Now the race was on to hear Aleksandar Swigut in the Fazioli Piano Festival.I had heard her recently in the final of the Grieg International Competition where she was a top prize winner with a very deeply felt performance of Chopin’s E minor concerto.It had been framed in the final on either side by the Grieg Concerto which only made one more aware of how much the slow movement is inspired by Chopin’s concertos.

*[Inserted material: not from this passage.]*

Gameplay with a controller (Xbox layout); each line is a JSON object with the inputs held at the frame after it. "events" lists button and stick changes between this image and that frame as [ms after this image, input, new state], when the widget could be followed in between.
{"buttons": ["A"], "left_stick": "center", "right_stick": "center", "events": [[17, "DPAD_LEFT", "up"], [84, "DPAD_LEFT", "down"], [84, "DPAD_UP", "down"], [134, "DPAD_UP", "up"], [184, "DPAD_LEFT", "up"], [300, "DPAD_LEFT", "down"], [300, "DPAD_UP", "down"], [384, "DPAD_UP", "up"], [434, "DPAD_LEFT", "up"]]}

She chose to open with one of Chopin’s last works and finished with one of his first and in between his large scale masterpiece that is the B flat Sonata Sonata op 35.She also included Liszt’s Liebestraum n.3 strangely neglected these days and also included Liszt’s ravishing transcription of Schubert’s Gretchen am Spinnrade ( a work that we were to hear in this same hall when Chelsea Guo also sang Goethe’s words from Faust).Many consider the Barcarolle Chopin’s most perfect work .It is an outpouring of song of sublime poetical inspiration.I remember Janina Fialkowska playing it in a commemoration for my wife and coming off the platform she whispered in my ear :’That was Ileana’…….there could not have been a more moving tribute to one of Italy’s most loved dramatic actresses.Aleksandra played it with sumptuous tone from the very first bass C sharp.So often a call to arms instead of the magic opening of a box of jewels which Aleksandra opened to perfection.If later she allowed her emotion to show above rather than in the notes what could one say when it is obvious that she loves it so deeply.The simplicity or distilling emotion into the very core of the notes will come like Rubinstein with living and loving the work for a lifetime.

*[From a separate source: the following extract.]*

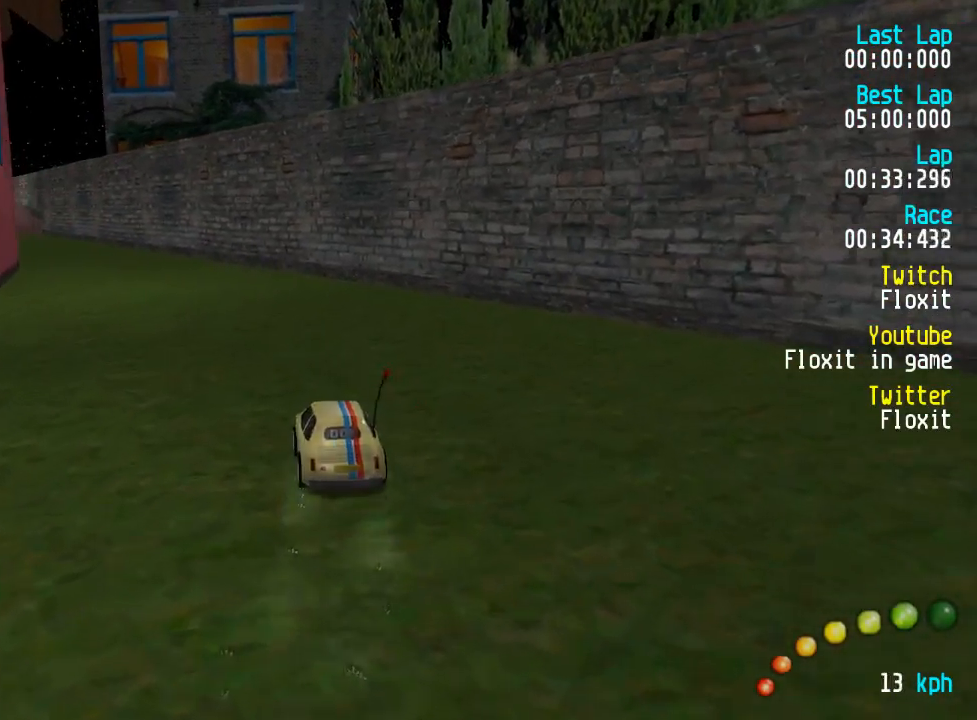
{"buttons": ["A"], "left_stick": "center", "right_stick": "center", "events": [[217, "DPAD_LEFT", "down"], [217, "DPAD_UP", "down"], [250, "DPAD_UP", "up"], [284, "DPAD_LEFT", "up"], [400, "DPAD_LEFT", "down"], [400, "DPAD_UP", "down"], [484, "DPAD_LEFT", "up"], [484, "DPAD_UP", "up"]]}
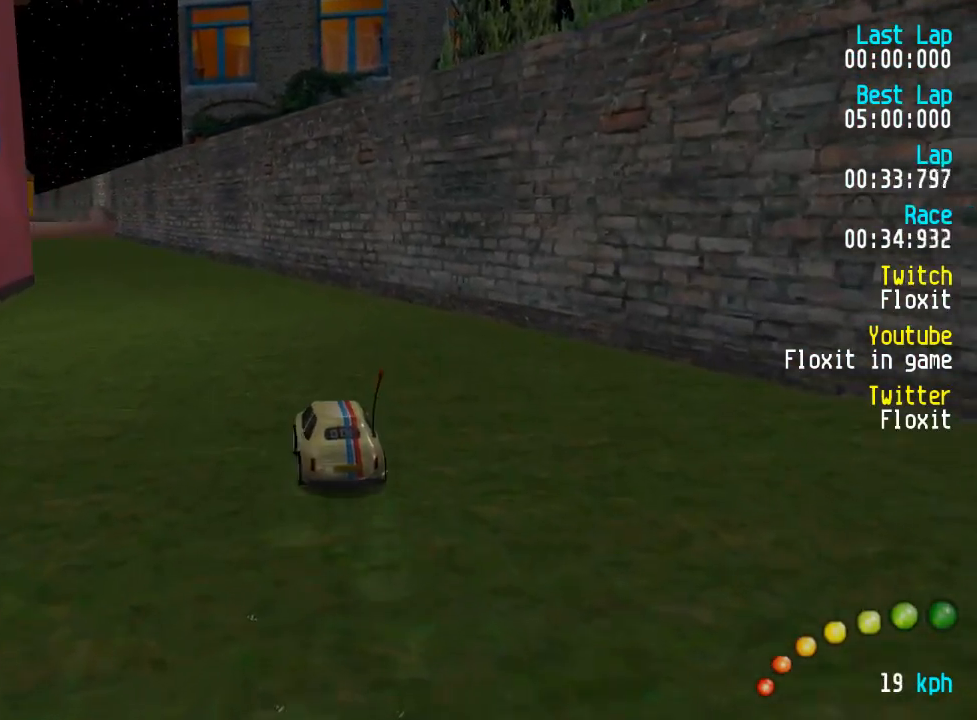
{"buttons": ["A"], "left_stick": "center", "right_stick": "center", "events": [[100, "DPAD_LEFT", "down"], [117, "DPAD_UP", "down"], [150, "DPAD_UP", "up"], [200, "DPAD_LEFT", "up"]]}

Liebestraum was played with aristocratic poise and poetic style.Gretchen too showed her kaleidoscopic sense of colour and a technical prowess that allowed her to caress the notes even in the moments of most fervent passion.The B flat minor Sonata was played as a true musician – one with a heart that beats intensely.It was,though,the Trio of the Funeral March that took our breath away for it’s timeless beauty (especially as we had just heard the brass band play it in marching time as the guardsmen accompanied their Queen on her final journey through the streets of London).There were truly wondrous colours in the last movement as we could almost feel the wind blowing over the graves.And after all that puffing and blowing what aristocratic poise she gave to the final great chords of rich vibrancy.It was the radiance and ‘joie de vivre’ of Chopin’s variations op 2 that left us breathless and mesmerised.The work that Schumann was to describe on Chopin’s first appearance in the Paris Salons with ‘Hats off a genius’.Here was the radiance and style of jeux perlé thrown of with an ease and elegance by Aleksandra.A show piece like Liszt or Moscheles but already with the aristocratic refined taste of the genius of Chopin.

A beautiful recital by a pianist of such humility and grace off stage but a colossus of great authority at the keyboard.Like many great actors and artists she looses her true self in the part that she is playing.Goethe’s words were as expressive from her fingers as they were from the greatest of lieder singers of Schubert’s sublime masterpiece.